To supplement the voxel-wise analysis, additional theory driven ROI analyses were performed. The average GMVs in five anatomically defined ROIs (bilateral amygdala, ACC/MCC, and bilateral NAc) were extracted and partially correlated with the addiction score. Results suggested that addiction scores were negatively correlated with the left and right amygdala volumes (r = −0.67, p < 0.01 and r = − 0.65, p < 0.01, respectively) and positively correlated with MCC volumes (r = 0.57, p < 0.01). Left and right NAc volumes did not significantly correlate with addiction scores (p < 0.52 and p < 0.76, respectively). In order to alleviate possible power concerns, the analyses were repeated without the control variables and produced similar results.
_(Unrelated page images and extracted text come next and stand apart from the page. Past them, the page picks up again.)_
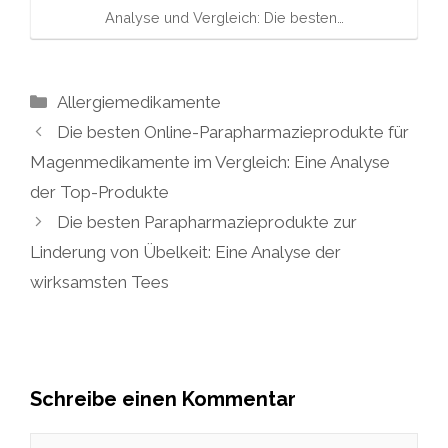
Analyse und Vergleich: Die besten…
Kategorien
Allergiemedikamente
Die besten Online-Parapharmazieprodukte für
Magenmedikamente im Vergleich: Eine Analyse
der Top-Produkte
Die besten Parapharmazieprodukte zur
Linderung von Übelkeit: Eine Analyse der
wirksamsten Tees
Schreibe einen Kommentar
Kommentar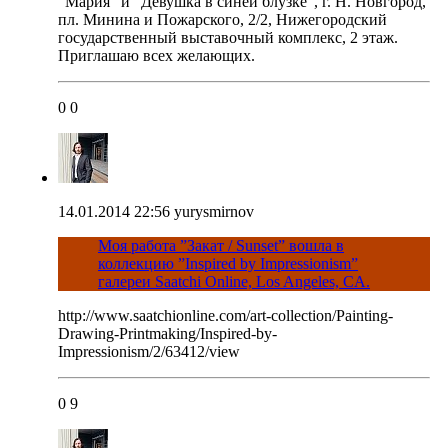
"Мария" и "Девушка в синей блузке", г. Н. Новгород,
пл. Минина и Пожарского, 2/2, Нижегородский
государственный выставочный комплекс, 2 этаж.
Приглашаю всех желающих.
0
0
14.01.2014 22:56
yurysmirnov
Моя работа ”Закат / Sunset” вошла в
коллекцию ”Inspired by Impressionism”
галереи Saatchi Online, Los Angeles, CA.
http://www.saatchionline.com/art-collection/Painting-
Drawing-Printmaking/Inspired-by-
Impressionism/2/63412/view
0
9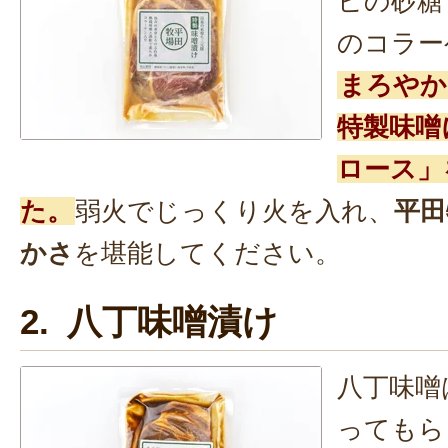
ビの砂糖
のコラー
まろやか
特製味噌
ロース」
た。
弱火でじっくり火を入れ、
平田
かさ
を堪能してください。
2. 八丁味噌漬け
八丁味噌
ってもら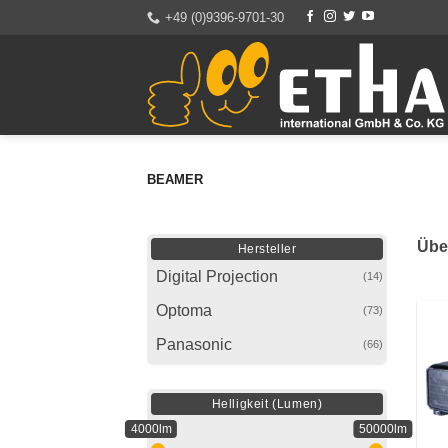
Zum
+49 (0)9396-9701-30
Inhalt
springen
BEAMER
Über
Hersteller
Digital Projection
(14)
Optoma
(73)
Panasonic
(66)
Helligkeit (Lumen)
4000lm
50000lm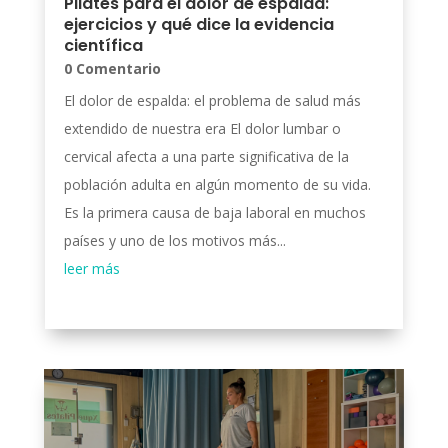
Pilates para el dolor de espalda:
ejercicios y qué dice la evidencia
científica
0 Comentario
El dolor de espalda: el problema de salud más
extendido de nuestra era El dolor lumbar o
cervical afecta a una parte significativa de la
población adulta en algún momento de su vida.
Es la primera causa de baja laboral en muchos
países y uno de los motivos más...
leer más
In order to further examine the non-significant association of NAc volumes with addiction scores, cross-validation with 100 re-samples was performed. It produced non-significant confidence intervals for this association (Left: −0.587 to 0.340; right: −0.520 to 0.344). Thus, while it is possible that the non-significant NAc associations are due to low power, our findings indicate that there may also be other reasons for this.